Tasks to carry out:
1. Translate this sentence from the article on JHL's pay demands into Spanish: "The Trade Union for the Public and Welfare Sectors JHL is aiming to improve its members’ income."
2. Carry the article on JHL's pay demands forward from its final sentence, writing the next part.

Excerpt:
---+---

Trade Union JHL is demanding general pay raises and a pay regime to ease the shortage of labour
Päivi Niemi-Laine, President of Trade Union JHL, emphasises that the union is aiming for a sustainable pay regime for its occupational sectors. The union is also aiming for general pay raises which would secure purchasing power.
During next winter’s round of negotiations, JHL will be aiming for significant pay raises. The union will not wait and observe what other sectors will do.
– Publicly funded low-pay occupational sectors must get fair pay raises that will lift the sectors out of the pay gap. A sustainable pay regime is the requirement of a sufficient income, President Niemi-Laine states.
The Trade Union for the Public and Welfare Sectors JHL is aiming to improve its members’ income.
– Most of the raises must be paid as general raises to all employees within the agreement’s coverage. The starting point is a mixed approach, where some raises can be paid in percentages, some in euros, Niemi-Laine clarifies.

---+---

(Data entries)
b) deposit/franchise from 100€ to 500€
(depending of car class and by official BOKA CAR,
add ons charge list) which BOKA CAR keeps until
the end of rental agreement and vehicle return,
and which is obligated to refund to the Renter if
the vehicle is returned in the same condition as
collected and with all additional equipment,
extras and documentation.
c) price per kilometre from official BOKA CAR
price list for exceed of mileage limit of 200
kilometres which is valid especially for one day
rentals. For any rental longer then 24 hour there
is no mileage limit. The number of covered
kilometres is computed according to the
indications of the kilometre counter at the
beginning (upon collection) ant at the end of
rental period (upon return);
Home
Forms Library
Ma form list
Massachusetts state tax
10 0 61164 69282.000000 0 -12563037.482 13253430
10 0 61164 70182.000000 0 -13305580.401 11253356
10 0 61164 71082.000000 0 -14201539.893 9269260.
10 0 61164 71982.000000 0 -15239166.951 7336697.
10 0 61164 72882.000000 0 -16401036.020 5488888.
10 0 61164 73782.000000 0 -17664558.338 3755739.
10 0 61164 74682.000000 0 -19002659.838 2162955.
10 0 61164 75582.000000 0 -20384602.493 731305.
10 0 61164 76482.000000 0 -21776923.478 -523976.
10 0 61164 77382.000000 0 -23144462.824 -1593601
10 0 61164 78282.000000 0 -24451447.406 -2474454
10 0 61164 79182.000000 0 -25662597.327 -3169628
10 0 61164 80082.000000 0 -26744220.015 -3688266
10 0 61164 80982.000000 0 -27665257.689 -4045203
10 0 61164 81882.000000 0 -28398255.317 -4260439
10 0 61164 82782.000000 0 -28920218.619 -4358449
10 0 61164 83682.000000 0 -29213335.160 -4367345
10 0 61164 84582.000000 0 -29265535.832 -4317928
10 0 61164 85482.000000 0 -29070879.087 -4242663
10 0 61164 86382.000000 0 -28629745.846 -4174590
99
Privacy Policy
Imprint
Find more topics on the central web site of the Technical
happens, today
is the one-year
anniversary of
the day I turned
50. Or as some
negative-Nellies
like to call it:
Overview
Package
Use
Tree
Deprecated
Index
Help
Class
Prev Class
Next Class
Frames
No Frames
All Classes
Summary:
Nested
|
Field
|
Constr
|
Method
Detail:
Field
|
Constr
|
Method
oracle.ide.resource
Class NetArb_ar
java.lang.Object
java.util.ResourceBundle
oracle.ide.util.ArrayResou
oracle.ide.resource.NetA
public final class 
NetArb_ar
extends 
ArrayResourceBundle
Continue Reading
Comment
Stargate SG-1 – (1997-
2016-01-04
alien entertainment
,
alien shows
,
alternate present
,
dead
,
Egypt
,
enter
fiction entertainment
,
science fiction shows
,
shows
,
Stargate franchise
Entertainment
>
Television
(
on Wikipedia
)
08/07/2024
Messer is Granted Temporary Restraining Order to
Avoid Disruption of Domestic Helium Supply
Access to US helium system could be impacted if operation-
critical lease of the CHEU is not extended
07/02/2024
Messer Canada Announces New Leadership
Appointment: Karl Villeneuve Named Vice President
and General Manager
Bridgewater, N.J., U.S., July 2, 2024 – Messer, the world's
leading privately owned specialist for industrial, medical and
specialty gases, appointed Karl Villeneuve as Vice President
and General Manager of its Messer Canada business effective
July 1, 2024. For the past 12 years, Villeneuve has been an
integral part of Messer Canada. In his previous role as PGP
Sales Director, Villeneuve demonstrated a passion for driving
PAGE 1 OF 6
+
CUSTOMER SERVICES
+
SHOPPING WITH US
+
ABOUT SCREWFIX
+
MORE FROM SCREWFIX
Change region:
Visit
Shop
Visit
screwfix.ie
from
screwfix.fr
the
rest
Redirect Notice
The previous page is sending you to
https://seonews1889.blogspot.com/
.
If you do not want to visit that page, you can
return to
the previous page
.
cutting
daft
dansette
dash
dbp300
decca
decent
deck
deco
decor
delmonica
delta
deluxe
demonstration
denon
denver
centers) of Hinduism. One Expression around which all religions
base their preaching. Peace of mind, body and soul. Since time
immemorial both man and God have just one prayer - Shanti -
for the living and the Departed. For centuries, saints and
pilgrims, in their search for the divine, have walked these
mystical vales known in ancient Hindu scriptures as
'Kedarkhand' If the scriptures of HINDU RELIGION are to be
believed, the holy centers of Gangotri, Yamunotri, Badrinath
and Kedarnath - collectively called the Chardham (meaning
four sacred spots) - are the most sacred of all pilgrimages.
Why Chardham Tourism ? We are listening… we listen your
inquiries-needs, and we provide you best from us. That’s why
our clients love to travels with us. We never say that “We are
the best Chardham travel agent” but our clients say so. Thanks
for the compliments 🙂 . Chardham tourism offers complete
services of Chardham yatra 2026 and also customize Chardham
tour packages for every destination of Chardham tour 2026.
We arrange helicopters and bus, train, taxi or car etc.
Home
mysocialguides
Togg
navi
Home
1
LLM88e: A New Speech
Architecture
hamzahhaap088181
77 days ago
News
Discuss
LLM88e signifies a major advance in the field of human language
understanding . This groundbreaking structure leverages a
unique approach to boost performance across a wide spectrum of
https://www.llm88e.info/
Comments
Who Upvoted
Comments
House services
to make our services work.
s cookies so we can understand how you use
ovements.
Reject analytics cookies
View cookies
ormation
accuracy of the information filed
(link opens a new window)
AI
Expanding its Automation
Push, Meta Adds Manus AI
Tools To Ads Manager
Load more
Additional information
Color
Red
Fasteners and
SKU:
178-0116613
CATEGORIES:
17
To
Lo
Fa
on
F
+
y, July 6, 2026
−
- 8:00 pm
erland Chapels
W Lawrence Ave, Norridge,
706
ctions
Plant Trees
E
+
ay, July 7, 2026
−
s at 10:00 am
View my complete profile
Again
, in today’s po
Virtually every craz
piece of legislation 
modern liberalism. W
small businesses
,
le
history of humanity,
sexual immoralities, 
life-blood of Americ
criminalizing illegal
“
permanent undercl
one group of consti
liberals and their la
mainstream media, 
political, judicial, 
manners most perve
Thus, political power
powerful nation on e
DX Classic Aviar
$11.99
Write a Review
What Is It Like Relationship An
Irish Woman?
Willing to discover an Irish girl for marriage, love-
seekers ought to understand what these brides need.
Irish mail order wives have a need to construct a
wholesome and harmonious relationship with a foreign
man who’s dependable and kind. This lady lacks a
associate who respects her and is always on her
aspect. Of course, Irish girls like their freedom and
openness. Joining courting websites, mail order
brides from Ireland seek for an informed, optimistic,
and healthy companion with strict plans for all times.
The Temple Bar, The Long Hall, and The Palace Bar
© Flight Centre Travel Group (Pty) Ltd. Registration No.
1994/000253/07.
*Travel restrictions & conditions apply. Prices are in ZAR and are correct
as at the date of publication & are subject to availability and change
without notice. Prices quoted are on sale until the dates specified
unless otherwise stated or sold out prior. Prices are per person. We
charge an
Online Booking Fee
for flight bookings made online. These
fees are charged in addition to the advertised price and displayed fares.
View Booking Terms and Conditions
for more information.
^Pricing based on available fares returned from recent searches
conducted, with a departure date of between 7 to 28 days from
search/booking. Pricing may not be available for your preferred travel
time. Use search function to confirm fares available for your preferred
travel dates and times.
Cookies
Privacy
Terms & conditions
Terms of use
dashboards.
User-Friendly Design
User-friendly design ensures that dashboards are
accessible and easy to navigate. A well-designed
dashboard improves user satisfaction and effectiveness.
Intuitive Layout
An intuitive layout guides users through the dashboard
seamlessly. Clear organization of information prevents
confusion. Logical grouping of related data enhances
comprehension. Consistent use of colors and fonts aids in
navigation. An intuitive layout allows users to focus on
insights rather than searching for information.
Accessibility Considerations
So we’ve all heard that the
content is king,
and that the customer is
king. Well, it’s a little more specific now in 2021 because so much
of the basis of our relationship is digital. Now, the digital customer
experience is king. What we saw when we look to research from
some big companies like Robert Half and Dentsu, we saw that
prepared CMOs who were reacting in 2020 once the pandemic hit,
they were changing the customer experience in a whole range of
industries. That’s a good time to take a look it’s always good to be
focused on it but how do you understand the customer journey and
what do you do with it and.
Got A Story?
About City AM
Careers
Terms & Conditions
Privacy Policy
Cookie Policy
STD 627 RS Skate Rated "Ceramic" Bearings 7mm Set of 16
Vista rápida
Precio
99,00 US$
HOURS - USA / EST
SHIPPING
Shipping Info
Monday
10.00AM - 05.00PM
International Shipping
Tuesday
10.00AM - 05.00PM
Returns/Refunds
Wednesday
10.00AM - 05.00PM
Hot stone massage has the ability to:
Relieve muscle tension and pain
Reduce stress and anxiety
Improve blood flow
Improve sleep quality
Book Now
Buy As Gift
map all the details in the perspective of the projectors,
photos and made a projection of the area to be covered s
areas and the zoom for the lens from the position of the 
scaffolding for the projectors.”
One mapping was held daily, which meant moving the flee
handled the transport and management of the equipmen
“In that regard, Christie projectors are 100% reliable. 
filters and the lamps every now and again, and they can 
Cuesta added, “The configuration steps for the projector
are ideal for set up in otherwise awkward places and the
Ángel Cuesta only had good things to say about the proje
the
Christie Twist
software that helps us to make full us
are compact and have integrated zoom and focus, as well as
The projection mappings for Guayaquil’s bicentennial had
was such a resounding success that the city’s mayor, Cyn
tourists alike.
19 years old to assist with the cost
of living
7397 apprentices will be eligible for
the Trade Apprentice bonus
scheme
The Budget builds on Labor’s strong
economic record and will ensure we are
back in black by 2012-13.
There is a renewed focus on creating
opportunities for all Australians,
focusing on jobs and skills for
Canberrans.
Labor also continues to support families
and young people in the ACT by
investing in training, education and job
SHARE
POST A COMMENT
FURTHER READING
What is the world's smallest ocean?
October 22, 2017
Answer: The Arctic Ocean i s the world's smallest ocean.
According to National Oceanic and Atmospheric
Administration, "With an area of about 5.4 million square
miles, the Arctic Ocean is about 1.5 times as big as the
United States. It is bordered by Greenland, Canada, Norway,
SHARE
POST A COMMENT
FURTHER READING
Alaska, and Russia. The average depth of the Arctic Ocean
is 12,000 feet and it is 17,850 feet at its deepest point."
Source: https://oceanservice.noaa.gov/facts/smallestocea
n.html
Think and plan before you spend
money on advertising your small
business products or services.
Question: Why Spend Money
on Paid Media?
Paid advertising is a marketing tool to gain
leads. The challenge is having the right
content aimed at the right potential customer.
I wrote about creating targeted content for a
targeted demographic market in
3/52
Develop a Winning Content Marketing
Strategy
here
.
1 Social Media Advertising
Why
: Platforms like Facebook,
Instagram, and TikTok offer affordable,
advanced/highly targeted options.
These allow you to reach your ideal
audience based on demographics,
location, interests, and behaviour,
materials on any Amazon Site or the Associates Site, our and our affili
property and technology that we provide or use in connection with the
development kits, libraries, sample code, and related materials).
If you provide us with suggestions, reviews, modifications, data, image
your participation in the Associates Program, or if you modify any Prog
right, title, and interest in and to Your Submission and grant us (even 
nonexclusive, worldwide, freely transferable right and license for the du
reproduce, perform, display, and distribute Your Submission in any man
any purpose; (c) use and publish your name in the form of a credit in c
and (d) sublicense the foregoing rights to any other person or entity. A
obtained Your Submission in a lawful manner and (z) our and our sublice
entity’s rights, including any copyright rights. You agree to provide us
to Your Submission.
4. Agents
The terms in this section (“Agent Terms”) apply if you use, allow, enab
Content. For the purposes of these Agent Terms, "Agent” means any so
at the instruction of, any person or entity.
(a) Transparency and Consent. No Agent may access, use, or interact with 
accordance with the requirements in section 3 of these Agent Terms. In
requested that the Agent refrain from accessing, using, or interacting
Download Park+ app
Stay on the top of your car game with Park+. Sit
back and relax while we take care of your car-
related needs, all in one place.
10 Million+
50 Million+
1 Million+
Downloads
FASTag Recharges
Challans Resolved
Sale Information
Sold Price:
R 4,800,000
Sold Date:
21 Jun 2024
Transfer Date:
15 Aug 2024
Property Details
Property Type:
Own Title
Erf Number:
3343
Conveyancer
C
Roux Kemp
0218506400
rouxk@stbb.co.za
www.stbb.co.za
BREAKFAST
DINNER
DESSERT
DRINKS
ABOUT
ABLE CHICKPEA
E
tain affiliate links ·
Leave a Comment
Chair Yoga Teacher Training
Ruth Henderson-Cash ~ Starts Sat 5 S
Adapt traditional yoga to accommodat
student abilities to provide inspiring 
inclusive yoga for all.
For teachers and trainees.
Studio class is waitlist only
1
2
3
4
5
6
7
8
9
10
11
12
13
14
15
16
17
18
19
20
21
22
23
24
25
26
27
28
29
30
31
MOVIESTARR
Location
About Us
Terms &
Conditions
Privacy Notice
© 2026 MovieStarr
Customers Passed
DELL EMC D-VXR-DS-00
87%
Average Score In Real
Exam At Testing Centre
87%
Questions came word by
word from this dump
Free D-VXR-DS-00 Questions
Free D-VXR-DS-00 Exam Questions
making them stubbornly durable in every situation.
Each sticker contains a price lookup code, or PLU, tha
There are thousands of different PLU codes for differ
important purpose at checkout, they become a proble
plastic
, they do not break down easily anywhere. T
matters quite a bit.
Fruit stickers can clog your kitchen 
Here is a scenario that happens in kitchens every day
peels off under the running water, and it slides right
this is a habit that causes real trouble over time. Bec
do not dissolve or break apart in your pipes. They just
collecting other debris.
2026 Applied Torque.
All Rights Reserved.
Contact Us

---+---

Answers by item:
1. El Sindicato de los Sectores Público y de Bienestar JHL tiene como objetivo mejorar los ingresos de sus afiliados.

2.
Trade Union JHL has determined separate thematic entities for increased local agreement. These are protective clothes, remote work, climate change, and occupational safety and health.
–Collective agreements determine the basic stipulations of these thematic entities. However, Trade Union JHL wants to agree locally on their details. This is the first step towards well-functioning local agreement that is based on communication, Niemi-Laine sums up.
JHL’s collective agreement negotiation goals are based on a member survey, Union Council initiatives, communication with personnel representatives, feedback from branches, and the shortcomings or interpretation issues detected in the collective agreements.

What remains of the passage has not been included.